Extrait à lire

____

Faire entrer les femmes dans une institution masculine – 1945, la seconde universalité du suffrage (1/2)
«Nous devions aller voter ensemble au bourg de Saint Pierre, éloigné d’une lieue de notre village. Le matin de l’élection, tous les électeurs, c’est-à-dire toute la population mâle au-dessus de vingt ans, se réunirent devant l’église. Tous ces hommes se mirent à la file deux par deux suivant l’ordre alphabétique ; je voulus marcher au rang que m’assignait mon nom ; car je savais que dans [les] pays et dans les temps démocratiques, il faut se faire mettre à la tête du peuple et ne pas s’y mettre soi-même.

Au bout de la longue file venaient sur des chevaux de bât ou dans des charrettes, des infirmes ou des malades qui avaient voulu nous suivre. Nous ne laissions derrière nous que les enfants et les femmes ; nous étions en tout cent soixante-dix ». C’était le 23 avril 1848, au départ du village de Tocqueville pour les premières élections au « vote universel », comme il était dit alors, d’après la relation classique d’Alexis de Tocqueville dans ses Souvenirs[1].

____

Matériel fourni
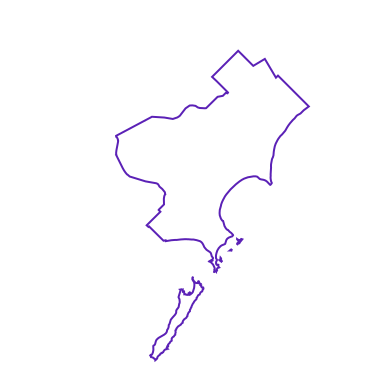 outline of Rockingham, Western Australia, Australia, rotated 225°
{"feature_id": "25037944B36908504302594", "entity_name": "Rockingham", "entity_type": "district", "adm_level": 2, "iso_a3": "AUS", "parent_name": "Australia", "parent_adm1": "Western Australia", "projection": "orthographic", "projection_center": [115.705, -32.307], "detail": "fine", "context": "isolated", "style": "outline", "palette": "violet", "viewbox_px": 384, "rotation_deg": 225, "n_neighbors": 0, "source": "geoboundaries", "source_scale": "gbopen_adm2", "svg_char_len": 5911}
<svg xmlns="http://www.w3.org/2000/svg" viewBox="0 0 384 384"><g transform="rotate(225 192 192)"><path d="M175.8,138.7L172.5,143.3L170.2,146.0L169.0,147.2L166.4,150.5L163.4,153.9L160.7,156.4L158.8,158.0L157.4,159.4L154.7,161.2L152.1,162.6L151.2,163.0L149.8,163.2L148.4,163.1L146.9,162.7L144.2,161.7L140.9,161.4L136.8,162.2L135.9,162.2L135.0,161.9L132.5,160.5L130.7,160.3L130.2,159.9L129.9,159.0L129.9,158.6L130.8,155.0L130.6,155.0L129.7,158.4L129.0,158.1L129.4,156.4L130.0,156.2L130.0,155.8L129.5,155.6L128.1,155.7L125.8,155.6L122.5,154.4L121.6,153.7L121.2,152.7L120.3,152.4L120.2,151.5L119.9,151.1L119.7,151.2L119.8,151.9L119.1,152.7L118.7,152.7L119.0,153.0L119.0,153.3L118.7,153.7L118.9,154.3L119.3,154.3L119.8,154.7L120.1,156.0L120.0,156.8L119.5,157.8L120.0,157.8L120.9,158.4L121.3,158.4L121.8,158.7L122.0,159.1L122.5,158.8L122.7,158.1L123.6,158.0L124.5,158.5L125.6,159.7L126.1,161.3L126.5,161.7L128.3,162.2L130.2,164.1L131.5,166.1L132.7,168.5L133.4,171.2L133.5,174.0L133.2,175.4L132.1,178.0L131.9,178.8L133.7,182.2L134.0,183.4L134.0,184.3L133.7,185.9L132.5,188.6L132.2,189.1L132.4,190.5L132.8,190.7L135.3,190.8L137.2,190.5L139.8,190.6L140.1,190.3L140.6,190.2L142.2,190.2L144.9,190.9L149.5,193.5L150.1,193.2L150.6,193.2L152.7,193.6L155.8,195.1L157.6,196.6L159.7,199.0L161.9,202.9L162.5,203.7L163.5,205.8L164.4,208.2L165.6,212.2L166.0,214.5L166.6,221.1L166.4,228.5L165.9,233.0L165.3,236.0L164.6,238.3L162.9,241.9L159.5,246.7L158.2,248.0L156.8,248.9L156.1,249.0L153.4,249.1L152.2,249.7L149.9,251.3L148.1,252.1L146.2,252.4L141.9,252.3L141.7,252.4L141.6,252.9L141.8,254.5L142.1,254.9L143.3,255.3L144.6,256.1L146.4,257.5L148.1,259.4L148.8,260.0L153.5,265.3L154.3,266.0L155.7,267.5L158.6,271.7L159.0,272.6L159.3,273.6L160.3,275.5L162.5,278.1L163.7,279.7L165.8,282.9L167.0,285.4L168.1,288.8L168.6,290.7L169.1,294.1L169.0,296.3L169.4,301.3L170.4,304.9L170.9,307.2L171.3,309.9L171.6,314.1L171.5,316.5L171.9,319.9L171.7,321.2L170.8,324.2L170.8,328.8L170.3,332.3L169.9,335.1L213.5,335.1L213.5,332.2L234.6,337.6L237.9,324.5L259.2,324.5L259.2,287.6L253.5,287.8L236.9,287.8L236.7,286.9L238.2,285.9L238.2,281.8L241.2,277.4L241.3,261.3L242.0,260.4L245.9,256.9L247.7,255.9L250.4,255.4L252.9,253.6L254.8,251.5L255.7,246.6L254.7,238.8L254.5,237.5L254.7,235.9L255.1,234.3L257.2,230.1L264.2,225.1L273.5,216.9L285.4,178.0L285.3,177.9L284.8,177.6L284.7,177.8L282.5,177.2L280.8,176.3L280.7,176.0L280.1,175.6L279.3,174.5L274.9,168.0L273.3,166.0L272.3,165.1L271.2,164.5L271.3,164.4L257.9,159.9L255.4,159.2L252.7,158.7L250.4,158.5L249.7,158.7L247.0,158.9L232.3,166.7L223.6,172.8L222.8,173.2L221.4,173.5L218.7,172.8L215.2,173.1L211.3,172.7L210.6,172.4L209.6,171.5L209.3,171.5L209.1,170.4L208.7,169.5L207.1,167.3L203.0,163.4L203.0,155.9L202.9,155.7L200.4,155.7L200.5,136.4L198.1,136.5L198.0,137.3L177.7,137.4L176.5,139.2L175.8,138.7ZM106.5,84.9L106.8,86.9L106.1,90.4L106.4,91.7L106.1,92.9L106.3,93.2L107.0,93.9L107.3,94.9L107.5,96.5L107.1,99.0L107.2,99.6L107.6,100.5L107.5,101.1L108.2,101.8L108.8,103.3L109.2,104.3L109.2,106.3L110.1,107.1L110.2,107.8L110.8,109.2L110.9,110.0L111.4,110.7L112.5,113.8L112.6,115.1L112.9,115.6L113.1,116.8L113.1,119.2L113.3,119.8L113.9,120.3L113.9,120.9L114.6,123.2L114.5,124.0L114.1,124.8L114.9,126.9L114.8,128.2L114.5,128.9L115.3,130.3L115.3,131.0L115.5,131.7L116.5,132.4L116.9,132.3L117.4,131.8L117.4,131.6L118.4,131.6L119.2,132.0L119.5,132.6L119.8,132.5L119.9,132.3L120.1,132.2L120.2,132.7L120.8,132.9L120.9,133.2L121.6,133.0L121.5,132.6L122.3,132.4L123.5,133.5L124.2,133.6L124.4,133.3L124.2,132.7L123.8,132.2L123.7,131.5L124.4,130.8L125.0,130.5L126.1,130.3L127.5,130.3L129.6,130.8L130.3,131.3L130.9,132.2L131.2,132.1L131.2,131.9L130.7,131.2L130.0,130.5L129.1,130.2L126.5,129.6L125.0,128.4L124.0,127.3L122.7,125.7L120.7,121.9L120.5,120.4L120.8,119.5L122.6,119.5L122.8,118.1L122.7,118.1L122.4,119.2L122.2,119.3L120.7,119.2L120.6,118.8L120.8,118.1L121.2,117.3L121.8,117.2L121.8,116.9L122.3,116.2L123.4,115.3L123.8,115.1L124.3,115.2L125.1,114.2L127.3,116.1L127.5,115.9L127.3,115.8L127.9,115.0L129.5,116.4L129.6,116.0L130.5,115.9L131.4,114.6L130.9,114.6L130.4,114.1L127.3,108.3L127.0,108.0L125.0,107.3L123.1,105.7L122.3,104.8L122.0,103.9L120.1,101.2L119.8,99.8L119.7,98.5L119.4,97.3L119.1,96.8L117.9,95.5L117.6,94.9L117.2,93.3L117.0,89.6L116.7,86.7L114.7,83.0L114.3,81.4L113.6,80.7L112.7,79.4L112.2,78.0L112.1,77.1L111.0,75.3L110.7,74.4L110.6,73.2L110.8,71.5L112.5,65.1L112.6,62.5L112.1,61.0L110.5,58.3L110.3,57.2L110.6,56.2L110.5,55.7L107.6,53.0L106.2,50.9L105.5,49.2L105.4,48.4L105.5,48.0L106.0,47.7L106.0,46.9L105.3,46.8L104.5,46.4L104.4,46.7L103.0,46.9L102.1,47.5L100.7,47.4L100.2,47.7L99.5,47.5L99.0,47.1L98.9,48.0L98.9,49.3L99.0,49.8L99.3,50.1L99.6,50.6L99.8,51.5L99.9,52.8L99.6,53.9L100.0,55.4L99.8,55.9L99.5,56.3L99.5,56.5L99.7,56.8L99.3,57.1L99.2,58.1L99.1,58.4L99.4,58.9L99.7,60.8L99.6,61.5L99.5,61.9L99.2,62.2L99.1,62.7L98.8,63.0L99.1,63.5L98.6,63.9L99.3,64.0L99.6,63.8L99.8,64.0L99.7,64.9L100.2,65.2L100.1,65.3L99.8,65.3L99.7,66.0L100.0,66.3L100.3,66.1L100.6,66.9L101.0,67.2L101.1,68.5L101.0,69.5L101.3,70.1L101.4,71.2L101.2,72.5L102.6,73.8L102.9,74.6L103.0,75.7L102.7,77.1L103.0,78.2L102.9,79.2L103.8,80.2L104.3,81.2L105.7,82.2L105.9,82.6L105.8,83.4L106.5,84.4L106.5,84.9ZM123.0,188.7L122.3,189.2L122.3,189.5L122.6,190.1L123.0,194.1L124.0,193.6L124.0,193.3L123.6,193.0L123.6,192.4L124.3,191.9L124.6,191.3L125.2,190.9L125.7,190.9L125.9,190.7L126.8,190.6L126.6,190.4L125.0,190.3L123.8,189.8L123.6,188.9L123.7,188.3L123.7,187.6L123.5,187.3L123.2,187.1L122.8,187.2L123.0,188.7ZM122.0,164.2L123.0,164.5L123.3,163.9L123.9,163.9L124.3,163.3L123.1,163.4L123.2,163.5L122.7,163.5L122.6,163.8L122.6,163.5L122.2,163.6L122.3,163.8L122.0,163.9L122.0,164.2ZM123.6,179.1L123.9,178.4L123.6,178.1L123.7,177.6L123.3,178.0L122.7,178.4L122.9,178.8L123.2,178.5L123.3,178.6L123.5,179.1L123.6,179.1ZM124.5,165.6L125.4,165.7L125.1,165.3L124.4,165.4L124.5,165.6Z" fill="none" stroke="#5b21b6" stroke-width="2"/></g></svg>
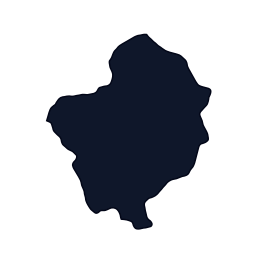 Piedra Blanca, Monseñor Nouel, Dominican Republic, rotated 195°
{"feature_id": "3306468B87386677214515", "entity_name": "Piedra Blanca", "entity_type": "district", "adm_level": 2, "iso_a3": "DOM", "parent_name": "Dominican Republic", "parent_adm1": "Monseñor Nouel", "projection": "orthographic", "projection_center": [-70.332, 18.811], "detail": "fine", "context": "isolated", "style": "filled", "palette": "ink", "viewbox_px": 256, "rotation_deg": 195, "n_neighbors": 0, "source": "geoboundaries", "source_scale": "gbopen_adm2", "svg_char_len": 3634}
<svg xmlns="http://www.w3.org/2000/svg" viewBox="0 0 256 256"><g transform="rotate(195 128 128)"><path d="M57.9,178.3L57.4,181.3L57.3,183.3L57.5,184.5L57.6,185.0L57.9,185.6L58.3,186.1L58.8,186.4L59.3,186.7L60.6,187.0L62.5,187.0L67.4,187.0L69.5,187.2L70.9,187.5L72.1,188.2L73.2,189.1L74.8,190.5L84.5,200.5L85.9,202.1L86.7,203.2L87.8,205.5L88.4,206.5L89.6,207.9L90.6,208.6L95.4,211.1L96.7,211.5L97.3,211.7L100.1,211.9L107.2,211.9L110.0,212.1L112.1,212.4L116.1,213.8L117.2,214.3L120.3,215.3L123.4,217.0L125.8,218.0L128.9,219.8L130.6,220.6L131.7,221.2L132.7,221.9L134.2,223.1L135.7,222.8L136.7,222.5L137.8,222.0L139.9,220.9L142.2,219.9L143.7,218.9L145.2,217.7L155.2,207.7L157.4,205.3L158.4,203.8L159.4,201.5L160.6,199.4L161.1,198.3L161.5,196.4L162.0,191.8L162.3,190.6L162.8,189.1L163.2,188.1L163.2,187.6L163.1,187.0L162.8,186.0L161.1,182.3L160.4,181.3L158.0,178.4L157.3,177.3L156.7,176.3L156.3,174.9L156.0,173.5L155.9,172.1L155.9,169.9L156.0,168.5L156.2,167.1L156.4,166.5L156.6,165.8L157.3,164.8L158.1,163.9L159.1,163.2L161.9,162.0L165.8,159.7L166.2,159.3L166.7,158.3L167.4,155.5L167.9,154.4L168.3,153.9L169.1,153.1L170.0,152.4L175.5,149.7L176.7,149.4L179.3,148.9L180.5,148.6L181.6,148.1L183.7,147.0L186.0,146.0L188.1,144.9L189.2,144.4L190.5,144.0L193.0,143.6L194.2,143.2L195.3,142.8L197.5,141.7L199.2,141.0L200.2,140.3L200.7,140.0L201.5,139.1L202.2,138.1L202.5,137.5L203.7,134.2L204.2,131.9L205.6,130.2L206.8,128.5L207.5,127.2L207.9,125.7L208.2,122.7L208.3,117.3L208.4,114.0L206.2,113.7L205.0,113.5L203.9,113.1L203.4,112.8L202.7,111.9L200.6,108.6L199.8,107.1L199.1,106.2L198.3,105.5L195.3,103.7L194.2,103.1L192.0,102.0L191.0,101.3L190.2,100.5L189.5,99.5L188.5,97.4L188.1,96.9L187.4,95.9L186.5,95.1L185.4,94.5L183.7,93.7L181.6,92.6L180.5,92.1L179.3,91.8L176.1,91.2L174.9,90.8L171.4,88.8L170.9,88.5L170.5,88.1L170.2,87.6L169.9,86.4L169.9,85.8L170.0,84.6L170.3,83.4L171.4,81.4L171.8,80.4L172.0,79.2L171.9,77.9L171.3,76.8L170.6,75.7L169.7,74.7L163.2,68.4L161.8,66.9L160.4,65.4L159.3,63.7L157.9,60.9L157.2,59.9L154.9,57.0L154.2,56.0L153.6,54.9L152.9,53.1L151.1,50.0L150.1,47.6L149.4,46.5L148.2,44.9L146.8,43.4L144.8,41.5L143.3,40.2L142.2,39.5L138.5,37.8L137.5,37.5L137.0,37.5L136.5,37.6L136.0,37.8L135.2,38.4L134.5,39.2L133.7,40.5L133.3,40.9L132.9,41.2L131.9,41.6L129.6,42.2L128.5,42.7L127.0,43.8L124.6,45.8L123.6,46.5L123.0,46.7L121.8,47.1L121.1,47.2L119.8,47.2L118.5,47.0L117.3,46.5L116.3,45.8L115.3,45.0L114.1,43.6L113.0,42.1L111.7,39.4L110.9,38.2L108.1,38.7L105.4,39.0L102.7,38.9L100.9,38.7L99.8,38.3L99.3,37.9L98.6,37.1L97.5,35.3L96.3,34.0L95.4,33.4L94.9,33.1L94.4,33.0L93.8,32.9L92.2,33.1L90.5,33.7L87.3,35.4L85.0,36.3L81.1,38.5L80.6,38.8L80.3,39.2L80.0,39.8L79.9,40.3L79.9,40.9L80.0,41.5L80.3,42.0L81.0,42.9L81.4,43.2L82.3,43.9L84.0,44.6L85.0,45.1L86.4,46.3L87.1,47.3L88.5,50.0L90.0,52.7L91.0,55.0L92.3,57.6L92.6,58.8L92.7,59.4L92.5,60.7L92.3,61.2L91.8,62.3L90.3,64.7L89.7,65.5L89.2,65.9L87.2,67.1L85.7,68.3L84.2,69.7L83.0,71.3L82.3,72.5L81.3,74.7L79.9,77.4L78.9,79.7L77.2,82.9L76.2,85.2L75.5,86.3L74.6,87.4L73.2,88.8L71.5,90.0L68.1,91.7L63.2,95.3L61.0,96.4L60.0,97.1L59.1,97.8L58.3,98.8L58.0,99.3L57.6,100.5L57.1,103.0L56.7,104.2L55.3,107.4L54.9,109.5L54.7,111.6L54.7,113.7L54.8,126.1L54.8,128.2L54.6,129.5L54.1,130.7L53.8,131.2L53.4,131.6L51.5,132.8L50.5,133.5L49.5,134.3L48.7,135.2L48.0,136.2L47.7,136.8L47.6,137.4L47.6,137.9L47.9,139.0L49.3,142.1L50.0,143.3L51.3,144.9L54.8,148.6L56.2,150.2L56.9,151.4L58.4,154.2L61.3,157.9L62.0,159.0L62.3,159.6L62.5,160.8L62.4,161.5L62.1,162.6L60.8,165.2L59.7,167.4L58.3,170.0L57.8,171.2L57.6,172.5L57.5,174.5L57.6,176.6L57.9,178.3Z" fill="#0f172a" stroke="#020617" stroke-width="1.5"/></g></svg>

____

Exercices
(A) Recopiez à l'identique le passage de l'extrait sur le suffrage de 1848 qui commence à « Faire entrer les » et se termine à « s’y mettre soi-même. ».
(B) D'après l'extrait sur le suffrage de 1848, pourquoi Tocqueville tient-il à marcher, dans la file des électeurs, au rang que lui assigne son nom ?

Réponses
(A)
Faire entrer les femmes dans une institution masculine – 1945, la seconde universalité du suffrage (1/2)
«Nous devions aller voter ensemble au bourg de Saint Pierre, éloigné d’une lieue de notre village. Le matin de l’élection, tous les électeurs, c’est-à-dire toute la population mâle au-dessus de vingt ans, se réunirent devant l’église. Tous ces hommes se mirent à la file deux par deux suivant l’ordre alphabétique ; je voulus marcher au rang que m’assignait mon nom ; car je savais que dans [les] pays et dans les temps démocratiques, il faut se faire mettre à la tête du peuple et ne pas s’y mettre soi-même.

(B) Il savait que, dans les pays et les temps démocratiques, il faut se faire mettre à la tête du peuple et ne pas s'y mettre soi-même.